[Task description] Copy out the data that comes next, character for character, and leave the images aside.

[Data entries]

* * *

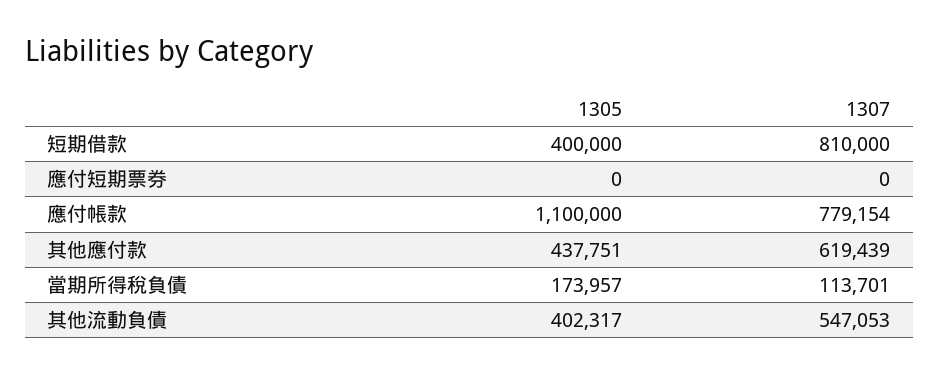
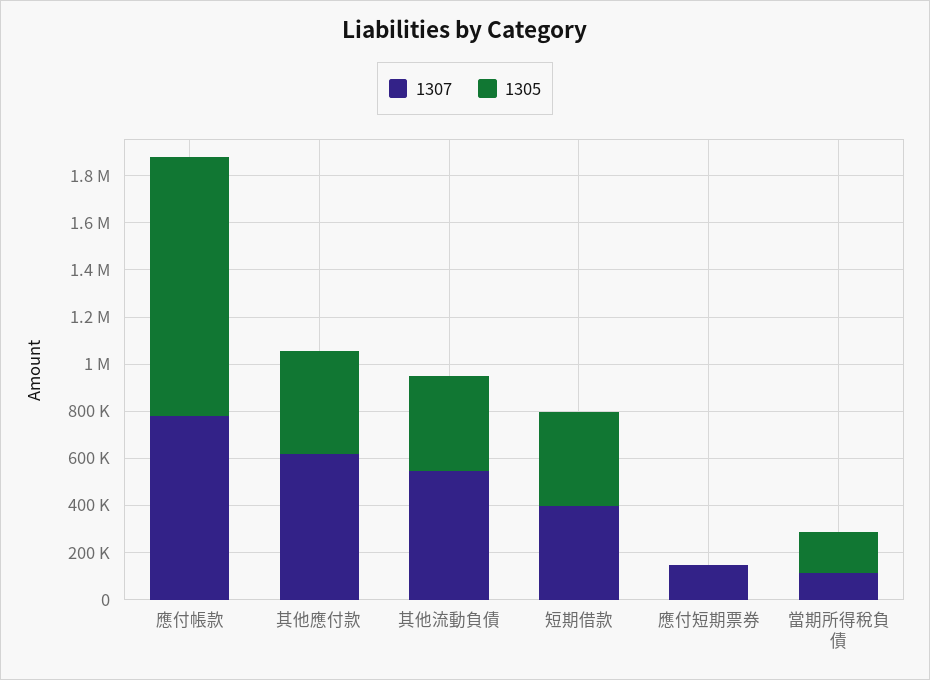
  {
    "1305": {
      "短期借款": 400000,
      "應付短期票券": 0,
      "應付帳款": 1100000,
      "其他應付款": 437751,
      "當期所得稅負債": 173957,
      "其他流動負債": 402317
    },
    "1307": {
-     "短期借款": 810000,
+     "短期借款": 400000,
-     "應付短期票券": 0,
+     "應付短期票券": 150000,
      "應付帳款": 779154,
      "其他應付款": 619439,
      "當期所得稅負債": 113701,
      "其他流動負債": 547053
    }
  }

* * *

[Expected answer]
  {
    "1305": {
      "短期借款": 400000,
      "應付短期票券": 0,
      "應付帳款": 1100000,
      "其他應付款": 437751,
      "當期所得稅負債": 173957,
      "其他流動負債": 402317
    },
    "1307": {
-     "短期借款": 810000,
+     "短期借款": 400000,
-     "應付短期票券": 0,
+     "應付短期票券": 150000,
      "應付帳款": 779154,
      "其他應付款": 619439,
      "當期所得稅負債": 113701,
      "其他流動負債": 547053
    }
  }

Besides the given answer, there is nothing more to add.